Couple of remarkable takeaways from this little quote.
1. Disney managed to get a million folks to translate their off-line affinity for Disney parks into some online activity. It fizzled in growing users from there of course, since the whole thing was designed just as a short-term "promotion" for the perennial off-line properties.
2. Disney actually had off-line operating hours for an online site, which presumably can be accessed 24/7, from anywhere in the world.
Some of these questions popped into my mind reading this saga:
1. How much does it cost to keep the site running? How does that cost compare to other promotional initiatives by Disney for it's off-line properties that last for years or indefinitely?
2. What are the pros and cons of moving the site from it's marketing/promotional departments, to the operational side? What if this were turned over to some in-house employees with a "start-up mentality", and ask them to see how something like this could be turned into a sustainable virtual presence of Disney's real-world properties? Could it be morphed into being both a permanent promotional and an entertaining online property in it's own right? And of course, could that be turned into a profitable operation in the long-term?
3. Would an effort like this cost anywhere near the $700 million it cost Disney to buy Club Penguin last year from outside entrepreneurs with the right "startup mentality"?
4. Or is buying third-party online properties, the only real strategy for a leading incumbent like Disney to get it's online game?
I'm sure there are some questions and issues I'm missing in why closing the promotional site and not doing anything else with the latent opportunity is a real good idea. Just saying.
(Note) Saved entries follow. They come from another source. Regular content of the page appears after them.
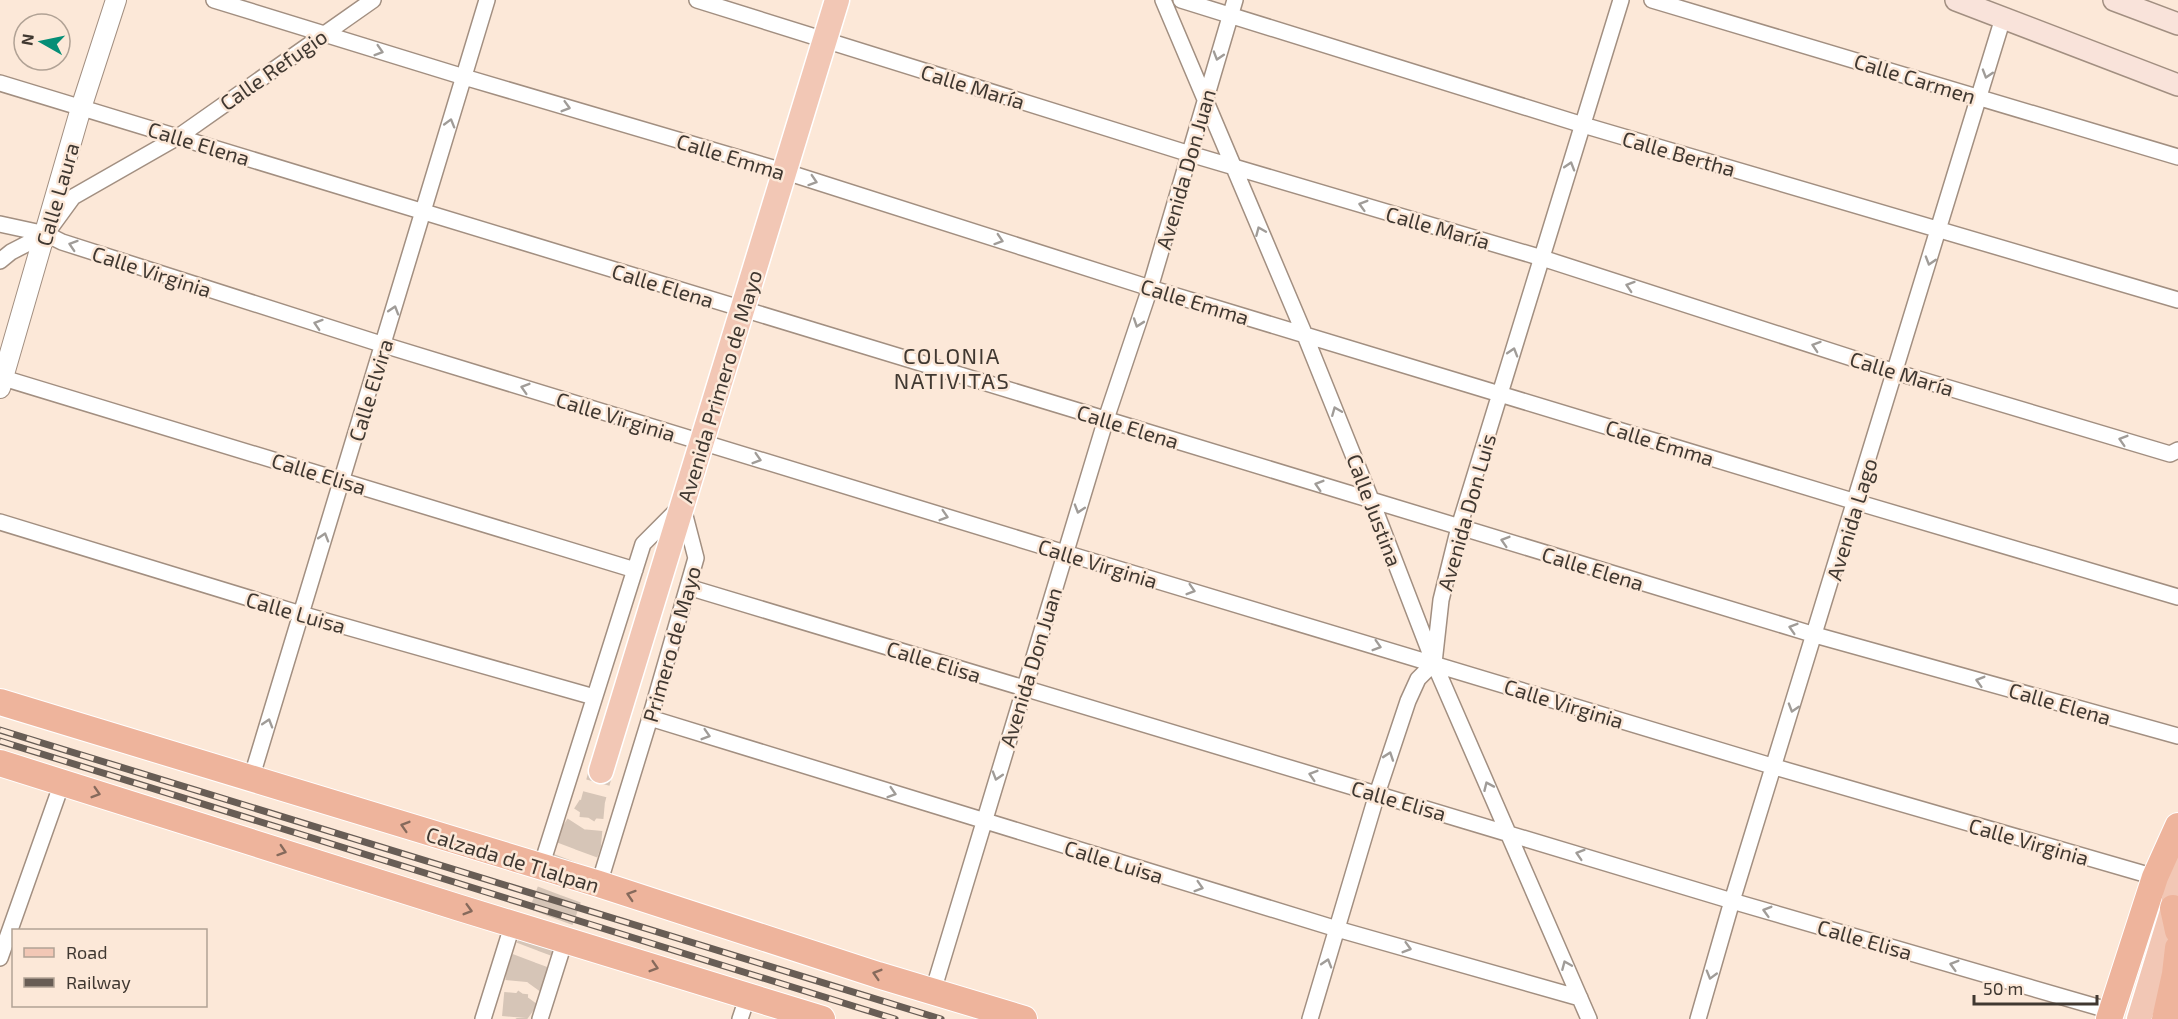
<svg xmlns="http://www.w3.org/2000/svg" width="2178" height="1019" font-family="'Exo 2',sans-serif">
<rect width="100%" height="100%" fill="#fce8d8"/>
<g fill="none" stroke-linecap="round" stroke-linejoin="round">
<path stroke="#d6c5b7" stroke-width="24" stroke-dasharray="24 12" stroke-linecap="butt" d="M514 1017 539 982 589 845 593 801 601 771
M514 1017 518 974 568 840 590 806"/>
<defs>
<path id="minor" d="M214 0 464 77 783 171 1150 288 1856 502 2178 597
M697 0 1190 154 1542 258 1895 372 2170 454 2178 450
M1163 0 1304 333 1372 502 1434 663 1589 1019
M1181 0 1583 125 2178 300
M1652 0 2178 157
M0 83 1815 635 2178 736
M0 224 46 234 62 242 384 345 1065 553 1775 767 2155 877
M0 261 11 252 46 234 73 197 178 137 373 0
M0 377 635 570
M0 522 301 614 594 697
M688 587 1732 901 2111 1011
M650 718 1337 929 1580 998
M251 779 487 0
M541 867 643 544 678 509
M599 884 650 718 696 558 683 508
M0 958 62 783
M933 991 1106 419 1150 288 1235 0
M483 1019 513 923
M540 1019 565 940
M740 1019 748 995
M1310 1019 1377 794 1408 701 1418 679 1434 663 1441 600 1459 527 1621 0
M1698 1019 1732 901 2003 18"/>
<path id="tertiary" d="M0 388 81 108 116 0"/>
<path id="secondary" d="M1956 0 2178 85
M2114 0 2178 24"/>
<path id="primary" d="M601 771 837 0
M2139 1019 2173 908 2178 862"/>
<path id="trunk" d="M0 702 599 884 878 975 1024 1019
M0 763 460 908 822 1019
M2173 908 2178 931
M2109 1019 2155 877 2178 826
M2165 1019 2175 974 2178 948"/>
</defs>
<use href="#minor" stroke="#a28f81" stroke-width="18"/>
<use href="#tertiary" stroke="#a28f81" stroke-width="22"/>
<use href="#secondary" stroke="#a28f81" stroke-width="24"/>
<use href="#primary" stroke="#fff" stroke-width="27"/>
<use href="#trunk" stroke="#fff" stroke-width="28"/>
<use href="#minor" stroke="#fff" stroke-width="15"/>
<use href="#tertiary" stroke="#fff" stroke-width="20"/>
<use href="#secondary" stroke="#f9e3da" stroke-width="21"/>
<use href="#primary" stroke="#f2c7b5" stroke-width="24"/>
<use href="#trunk" stroke="#eeb49c" stroke-width="26"/>
<defs>
<path id="rail" d="M0 730 941 1019
M0 741 895 1019"/>
</defs>
<use href="#rail" stroke="#685d55" stroke-width="7"/>
<use href="#rail" stroke="#fce8d8" stroke-width="4.5" stroke-dasharray="14" stroke-linecap="butt"/>
</g>
<defs><path id="oneway-chevron" d="M-2-3.5L2.5 0L-2 3.5" fill="none" stroke-width="1.6" stroke-linecap="round" stroke-linejoin="round" transform="scale(1.5)"/></defs>
<g stroke="#a09c98">
<use href="#oneway-chevron" transform="translate(379 51) rotate(17)"/>
<use href="#oneway-chevron" transform="translate(1218 56) rotate(107)"/>
<use href="#oneway-chevron" transform="translate(1987 74) rotate(107)"/>
<use href="#oneway-chevron" transform="translate(566 107) rotate(16)"/>
<use href="#oneway-chevron" transform="translate(450 123) rotate(-74)"/>
<use href="#oneway-chevron" transform="translate(1570 166) rotate(-73)"/>
<use href="#oneway-chevron" transform="translate(813 181) rotate(18)"/>
<use href="#oneway-chevron" transform="translate(1363 205) rotate(-164)"/>
<use href="#oneway-chevron" transform="translate(1260 231) rotate(-113)"/>
<use href="#oneway-chevron" transform="translate(999 240) rotate(18)"/>
<use href="#oneway-chevron" transform="translate(73 245) rotate(-162)"/>
<use href="#oneway-chevron" transform="translate(1930 261) rotate(107)"/>
<use href="#oneway-chevron" transform="translate(1630 286) rotate(-162)"/>
<use href="#oneway-chevron" transform="translate(394 310) rotate(-73)"/>
<use href="#oneway-chevron" transform="translate(1138 323) rotate(109)"/>
<use href="#oneway-chevron" transform="translate(318 324) rotate(-162)"/>
<use href="#oneway-chevron" transform="translate(1816 346) rotate(-162)"/>
<use href="#oneway-chevron" transform="translate(1513 352) rotate(-73)"/>
<use href="#oneway-chevron" transform="translate(525 388) rotate(-163)"/>
<use href="#oneway-chevron" transform="translate(1336 411) rotate(-112)"/>
<use href="#oneway-chevron" transform="translate(2123 440) rotate(-163)"/>
<use href="#oneway-chevron" transform="translate(757 459) rotate(17)"/>
<use href="#oneway-chevron" transform="translate(1319 485) rotate(-163)"/>
<use href="#oneway-chevron" transform="translate(1079 509) rotate(107)"/>
<use href="#oneway-chevron" transform="translate(944 516) rotate(17)"/>
<use href="#oneway-chevron" transform="translate(324 537) rotate(-73)"/>
<use href="#oneway-chevron" transform="translate(1505 541) rotate(-163)"/>
<use href="#oneway-chevron" transform="translate(1191 590) rotate(17)"/>
<use href="#oneway-chevron" transform="translate(1793 628) rotate(-163)"/>
<use href="#oneway-chevron" transform="translate(1377 646) rotate(17)"/>
<use href="#oneway-chevron" transform="translate(1980 681) rotate(-164)"/>
<use href="#oneway-chevron" transform="translate(1793 708) rotate(107)"/>
<use href="#oneway-chevron" transform="translate(268 723) rotate(-73)"/>
<use href="#oneway-chevron" transform="translate(706 735) rotate(17)"/>
<use href="#oneway-chevron" transform="translate(1389 756) rotate(-71)"/>
<use href="#oneway-chevron" transform="translate(1313 775) rotate(-163)"/>
<use href="#oneway-chevron" transform="translate(997 776) rotate(107)"/>
<use href="#oneway-chevron" transform="translate(1488 786) rotate(-114)"/>
<use href="#oneway-chevron" transform="translate(892 793) rotate(17)"/>
<use href="#oneway-chevron" transform="translate(1580 854) rotate(-163)"/>
<use href="#oneway-chevron" transform="translate(1199 887) rotate(17)"/>
<use href="#oneway-chevron" transform="translate(1767 911) rotate(-164)"/>
<use href="#oneway-chevron" transform="translate(1407 948) rotate(16)"/>
<use href="#oneway-chevron" transform="translate(1327 963) rotate(-73)"/>
<use href="#oneway-chevron" transform="translate(1566 965) rotate(-113)"/>
<use href="#oneway-chevron" transform="translate(1954 965) rotate(-164)"/>
<use href="#oneway-chevron" transform="translate(1711 975) rotate(106)"/>
</g>
<g stroke="#866a5c">
<use href="#oneway-chevron" transform="translate(96 793) rotate(17)"/>
<use href="#oneway-chevron" transform="translate(405 826) rotate(-163)"/>
<use href="#oneway-chevron" transform="translate(282 851) rotate(18)"/>
<use href="#oneway-chevron" transform="translate(631 895) rotate(-162)"/>
<use href="#oneway-chevron" transform="translate(468 910) rotate(16)"/>
<use href="#oneway-chevron" transform="translate(654 967) rotate(17)"/>
<use href="#oneway-chevron" transform="translate(877 974) rotate(-163)"/>
</g>
<g text-anchor="middle" dominant-baseline="central" stroke-width="5" stroke-linejoin="round" paint-order="stroke">
<g font-size="21" fill="#403831" stroke="#fce8d8">
<text transform="translate(273 69) rotate(-35)">Calle Refugio</text>
<text transform="translate(1915 78) rotate(17)">Calle Carmen</text>
<text transform="translate(973 86) rotate(17)">Calle María</text>
<text transform="translate(199 143) rotate(17)">Calle Elena</text>
<text transform="translate(1679 153) rotate(16)">Calle Bertha</text>
<text transform="translate(731 156) rotate(17)">Calle Emma</text>
<text transform="translate(1185 169) rotate(-74)">Avenida Don Juan</text>
<text transform="translate(57 194) rotate(-74)">Calle Laura</text>
<text transform="translate(1438 227) rotate(16)">Calle María</text>
<text transform="translate(152 271) rotate(18)">Calle Virginia</text>
<text transform="translate(663 285) rotate(17)">Calle Elena</text>
<text transform="translate(1195 301) rotate(17)">Calle Emma</text>
<text transform="translate(1902 373) rotate(17)">Calle María</text>
<text transform="translate(719 386) rotate(-73)">Avenida Primero de Mayo</text>
<text transform="translate(370 390) rotate(-73)">Calle Elvira</text>
<text transform="translate(616 416) rotate(17)">Calle Virginia</text>
<text transform="translate(1128 426) rotate(17)">Calle Elena</text>
<text transform="translate(1660 442) rotate(17)">Calle Emma</text>
<text transform="translate(319 473) rotate(17)">Calle Elisa</text>
<text transform="translate(1375 510) rotate(69)">Calle Justina</text>
<text transform="translate(1466 512) rotate(-74)">Avenida Don Luis</text>
<text transform="translate(1851 519) rotate(-73)">Avenida Lago</text>
<text transform="translate(1098 563) rotate(17)">Calle Virginia</text>
<text transform="translate(1593 568) rotate(17)">Calle Elena</text>
<text transform="translate(296 612) rotate(16)">Calle Luisa</text>
<text transform="translate(671 644) rotate(-74)">Primero de Mayo</text>
<text transform="translate(934 661) rotate(17)">Calle Elisa</text>
<text transform="translate(1030 667) rotate(-73)">Avenida Don Juan</text>
<text transform="translate(1564 703) rotate(17)">Calle Virginia</text>
<text transform="translate(2060 703) rotate(16)">Calle Elena</text>
<text transform="translate(1399 800) rotate(16)">Calle Elisa</text>
<text transform="translate(2029 841) rotate(16)">Calle Virginia</text>
<text transform="translate(513 859) rotate(17)">Calzada de Tlalpan</text>
<text transform="translate(1114 861) rotate(17)">Calle Luisa</text>
<text transform="translate(1865 939) rotate(16)">Calle Elisa</text>
</g>
<g font-size="22" letter-spacing="1.5" fill="#403831" stroke="#fce8d8">
<text x="952" y="355">COLONIA<tspan x="952" dy="25">NATIVITAS</tspan></text>
</g>
</g>
<rect x="12" y="929" width="195" height="78" fill="#fce8d8" stroke="#b1a295" stroke-width="1.5"/>
<rect x="24" y="948" width="30" height="9" fill="#f2c7b5" stroke="#b1a295" stroke-width="1.5"/>
<text x="66" y="959" font-size="18" fill="#403831">Road</text>
<rect x="24" y="978" width="30" height="9" fill="#685d55" stroke="#b1a295" stroke-width="1.5"/>
<text x="66" y="989" font-size="18" fill="#403831">Railway</text>
<g transform="translate(42 42) rotate(279)"><circle r="28" fill="#fce8d8" stroke="#b1a295" stroke-width="1.5"/>
<path d="M0-4.5L10 22L0 15L-10 22Z" fill="#058e76"/>
<text y="-9" font-size="16" font-weight="bold" text-anchor="middle" fill="#403831">N</text>
</g>
<path d="M1974 995v9h123v-9" fill="none" stroke="#403831" stroke-width="3"/>
<text x="1983" y="995" font-size="18" fill="#403831" stroke="#fce8d8" stroke-width="4.5" paint-order="stroke">50 m</text>
</svg>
Disney NEVER gave VMK players the option to pay to play. There is and never will be an online game like VMK. It's like being in the disney parks every day. You can't recreate or replace that. You are a real person on VMK- not a penguin, toon, pirate car or fairy. It's not game/task oriented. You can use your imagination like no other game. Believe me we have tried them all.
You can create as many avatars as you want right now on the Fairies site- there is nothing else to do there. That's not a fair assessment of it's popularity. My daughter has been on it, created a few fairies, got bored and has not gone back.
Some of the other disney games promote violence, fighting, killing, destroying and gambling. There is enough of that in the real world.VMK is a safe, family, friendly online world.
Many VMK users are kids- kids who don't have a voice. Kids who go to VMK to escape their day to day lives;to bring some magic into it and give them the courage to face their troubles. Kids who can meet up with a friend because they can't in real life because of illnesses and disabilities. Kids who can play with their mom, dad, siblings and aunts etc. who are near or far. These kids have feelings & are are hurting right now. How can disney do this to these kids?
I've bought every e-toy and paid for every online world that has come out in the last year for my daughter trying to keep her happy. Because of a disease called spinal muscular atrophy she can not move very well and the only activity she can do by herself is the computer. When she has free time that is what she loves to do. VMK has been her playground, her canvas, her school. It's more than a game- it's a community of amazing friends. My daughter has cried over and over. Please disney just give me the real reason you are shutting my daughter out from her friends and her family?